[<prev] [next>] [<thread-prev] [thread-next>] [day] [month] [year] [list]
Message-Id: <20180920200358.31680-8-keith.busch@intel.com>
Date: Thu, 20 Sep 2018 14:03:58 -0600
From: Keith Busch <keith.busch@...el.com>
To: linux-kernel@...r.kernel.org
Cc: Kirill Shutemov <kirill.shutemov@...ux.intel.com>,
Dave Hansen <dave.hansen@...el.com>,
Dan Williams <dan.j.williams@...el.com>,
Keith Busch <keith.busch@...el.com>
Subject: [PATCHv2 7/7] mm/gup: Cache dev_pagemap while pinning pages
Pinning pages from ZONE_DEVICE memory needs to check the backing device's
live-ness, which is tracked in the device's dev_pagemap metadata. This
metadata is stored in a radix tree and looking it up adds measurable
software overhead.
This patch avoids repeating this relatively costly operation when
dev_pagemap is used by caching the last dev_pagemap while getting user
pages. The gup_benchmark reports this reduces the time to get user pages
to as low as 1/3 of the previous time.
Cc: Kirill Shutemov <kirill.shutemov@...ux.intel.com>
Cc: Dave Hansen <dave.hansen@...el.com>
Cc: Dan Williams <dan.j.williams@...el.com>
Signed-off-by: Keith Busch <keith.busch@...el.com>
---
include/linux/mm.h | 8 +++++++-
mm/gup.c | 41 ++++++++++++++++++++++++-----------------
mm/huge_memory.c | 35 +++++++++++++++--------------------
3 files changed, 46 insertions(+), 38 deletions(-)

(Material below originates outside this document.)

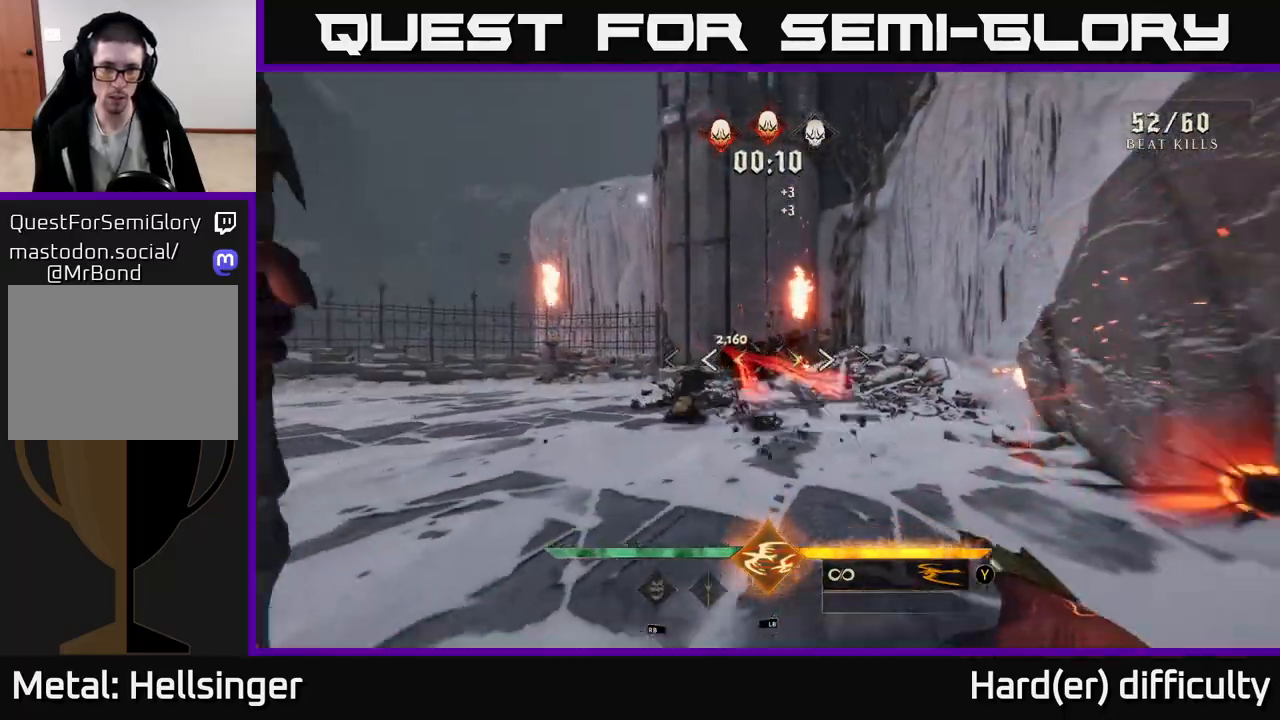
{"buttons": [], "left_stick": "down-left", "right_stick": "right", "events": [[67, "R2", "down"], [83, "left_stick", "left"], [100, "R2", "up"], [133, "right_stick", "right"], [350, "left_stick", "down-left"]]}
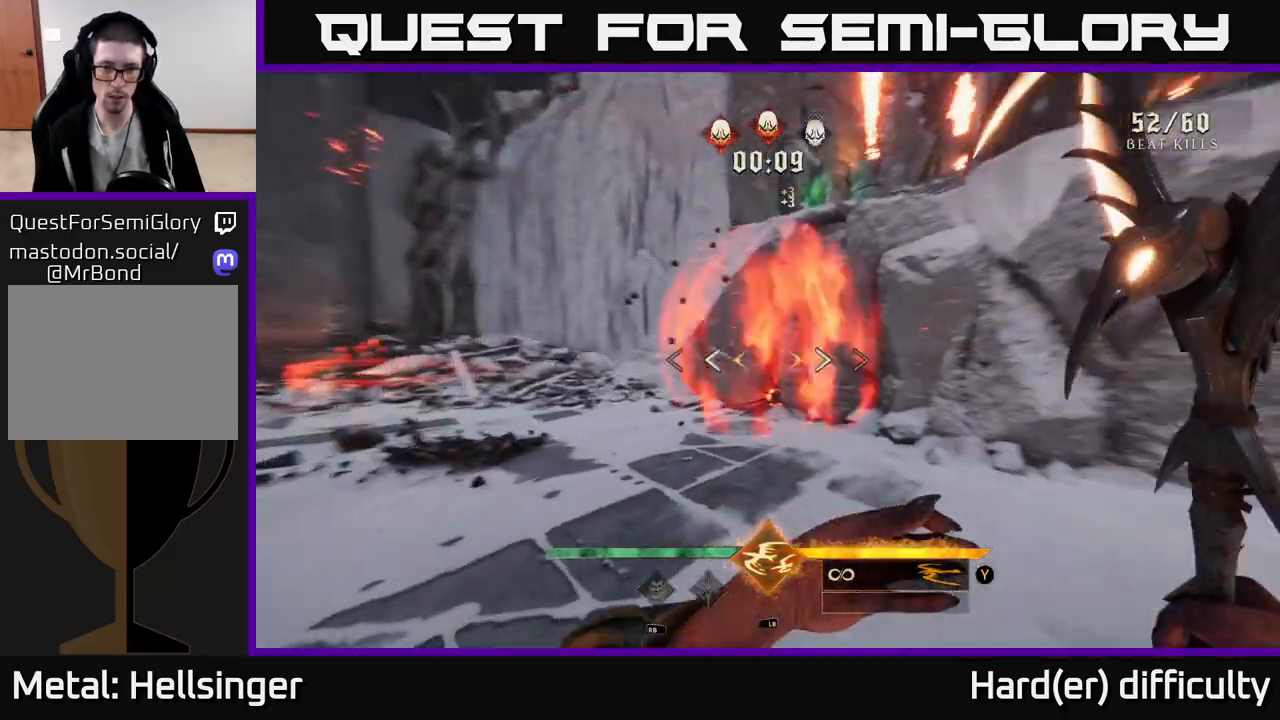
{"buttons": ["A"], "left_stick": "down", "right_stick": "right", "events": [[83, "left_stick", "down"], [467, "A", "down"]]}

diff --git a/include/linux/mm.h b/include/linux/mm.h
index f1fd241c9071..d688e18a19c4 100644
--- a/include/linux/mm.h
+++ b/include/linux/mm.h
@@ -380,6 +380,7 @@ struct vm_fault {
struct follow_page_context {
struct vm_area_struct *vma;
+ struct dev_pagemap *pgmap;
unsigned long address;
unsigned int page_mask;
unsigned int flags;
@@ -2546,14 +2547,19 @@ struct page *follow_page_mask(struct follow_page_context *ctx);
static inline struct page *follow_page(struct vm_area_struct *vma,
unsigned long address, unsigned int foll_flags)
{
+ struct page *page;
struct follow_page_context ctx = {
.vma = vma,
+ .pgmap = NULL,
.address = address,
.page_mask = 0,
.flags = foll_flags,
};
- return follow_page_mask(&ctx);
+ page = follow_page_mask(&ctx);
+ if (ctx.pgmap)
+ put_dev_pagemap(ctx.pgmap);
+ return page;
}
#define FOLL_WRITE 0x01 /* check pte is writable */
diff --git a/mm/gup.c b/mm/gup.c
index 4c4da54f8dbe..c98ea05eaa59 100644
--- a/mm/gup.c
+++ b/mm/gup.c
@@ -72,7 +72,6 @@ static inline bool can_follow_write_pte(pte_t pte, unsigned int flags)
static struct page *follow_page_pte(struct follow_page_context *ctx, pmd_t *pmd)
{
struct mm_struct *mm = ctx->vma->vm_mm;
- struct dev_pagemap *pgmap = NULL;
struct page *page;
spinlock_t *ptl;
pte_t *ptep, pte;
@@ -114,8 +113,8 @@ static struct page *follow_page_pte(struct follow_page_context *ctx, pmd_t *pmd)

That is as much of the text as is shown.